Jangan ketipu sama judulnya, ini bukan semacam reboot atau mereka langsung mengulang lagi franchise mereka dari awal. Nope, bukan itu.
Instead, Battlefield 1 punya latar tempat dan waktu yang bener-bener gak terduga.
Perang Dunia I.
Ketika trailer tersebut keluar, dunia internet pun langsung meledak.
Gue harus mulai dari mana, ya?
Ketika trailer tersebut keluar, bertebaran komentar di video tersebut berbunyi semacam 'RIP Call of Duty' dan pernyataan senada semacam 'Battlefield >>> Call of Duty'. Netizen seluruh dunia udah semacam merayakan kemenangan Battlefield yang terlihat mutlak atas Call of Duty.
Gak berhenti di situ, beredaran pula meme video trailer Battlefield 1 dibandingkan dengan Call of Duty. Ada yang-- ah sudahlah, gue gak bisa ngejelasin, jauh lebih gampang kalo diliat sendiri. Bukan cuman dibandingin dengan Call of Duty, trailer berlatar lagu Seven Nation Army tersebut juga di mash up dengan banyak banget video lainnya.

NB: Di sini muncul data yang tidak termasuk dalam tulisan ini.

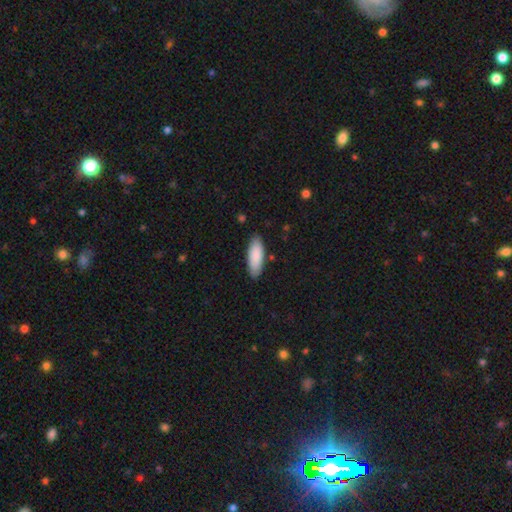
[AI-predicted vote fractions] A smooth galaxy with no disk features (88%) that is in between round and cigar-shaped (72%).

Vote fractions:
- Smooth or featured? smooth: 88% / featured or disk: 7% / star or artifact: 5%
- How rounded? in between: 72% / cigar-shaped: 27% / round: 1%
- Merging? none: 86% / minor disturbance: 11% / major disturbance: 2% / merger: 2%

Gimana dengan trailer itu sendiri?
2 juta likes.
(gue salah satunya)
Dengan likes sebanyak itu, trailer tersebut sukses menjadi trailer game dengan likes terbanyak sepanjang sejarah.
What can I say?
Mengutip dua komentator WWE tentang Randy Orton,
Sebelom bom berupa trailer tersebut dijatuhkan, gak ada yang namanya pihak DICE selaku pembuat game tersebut mengonfirmasi kalo Battlefield selanjutnya bakal berlatar di Perang Dunia I. Hell, gak ada orang yang ngira mereka bakal terjun ke dunia Perang Dunia I. Gue aja mikir sejauh-jauhnya mereka, mereka bakal ke Perang Dunia II. Ato Perang Vietnam. TAPI GAK PERANG DUNIA I.
Ini kek salah satu peristiwa tersebut dimana
you were given something you never knew you wanted.

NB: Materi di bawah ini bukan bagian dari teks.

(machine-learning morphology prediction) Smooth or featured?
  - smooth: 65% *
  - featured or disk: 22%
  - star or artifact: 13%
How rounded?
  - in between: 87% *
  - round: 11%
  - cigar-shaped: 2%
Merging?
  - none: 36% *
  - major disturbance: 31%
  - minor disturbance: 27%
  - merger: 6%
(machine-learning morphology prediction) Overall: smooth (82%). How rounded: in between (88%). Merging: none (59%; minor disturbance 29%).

Padahal, sebenernya pihak Activision (pembuat serial Call of Duty) lah yang lebih sering diminta oleh fanbase-nya buat balik lagi ke masa-masa lalu seperti Perang Dunia I, bukan DICE. Fanbase yang lebih hardcore terhadap franchise tersebut udah mewanti-wanti Activision untuk rehat sejenak dari ke-ngayalan mereka tentang dunia masa depan, tema futuristik, dan latar yang surrealistis.
Nampaknya DICE menjadi pendengar keluhan yang baik, meskipun keluhan tersebut bukan ditujukan kepada mereka.

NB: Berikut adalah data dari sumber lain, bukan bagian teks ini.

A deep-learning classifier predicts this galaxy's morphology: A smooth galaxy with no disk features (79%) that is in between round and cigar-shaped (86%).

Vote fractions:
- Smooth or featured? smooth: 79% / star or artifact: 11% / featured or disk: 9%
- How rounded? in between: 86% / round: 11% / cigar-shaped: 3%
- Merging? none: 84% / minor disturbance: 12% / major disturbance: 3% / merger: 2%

Sekarang, semenjak kedua game tersebut keluar, gimana nasib mereka berdua?
Call of Duty: Infinite Warfare mengalami penurunan sales sebesar 50% dari game sebelumnya, Call of Duty: Black Ops 3.
Perihal penjualan, belom dikeluarin pernyataan resmi mengenai selaku gimana Battlefield 1 ini sesungguhnya, tapi ada sebuah fakta yang bisa dijadiin ukuran.
Minggu pertama game itu keluar, penjualan Battlefield 1 sendirian udah melampaui gabungan penjualan dari Battlefield 4 dan Battlefield Hardline.
Well?
Setiap tahun, 2 franchise ini selalu saling bersaing.
Keduanya selalu seimbang. Gak ada yang laku jauh melampaui lawannya, dikarenakan kelemahan pada masing-masing game yang menghalangi keduanya untuk mengatasi game yang lain.
Buat tahun ini however,
we all knew who won.
For the First Time in Forever
NGAPAIN GUE NGEBAHAS FROZEN DI SINI?
Bukan, bukan Frozen yang gue maksud di sini, melainkan-- ah sudahlah, langsung aja.
Kek perlakuan gue terhadap dunia sepakbola tadi, mungkin tahun lalu bukan tahun yang bagus juga terhadap dunia perfilman. Partly gegara meninggalnya lebih dari sekadar satu-dua bintang film yang berbakat tahun ini. Carrie Fisher, Alan Rickman, dan Anton Yelchin adalah sedikit dari banyaknya orang yang meninggalkan kita tahun lalu.
Tentu aja kita punya beberapa film bagus tahun lalu untuk menghilangkan kesedihan kita-- tengok aja Rogue One: A Star Wars Story sebagai salah satu tribut untuk Fisher, atau Star Trek: Beyond sebagai salah satu peninggalan Yelchin.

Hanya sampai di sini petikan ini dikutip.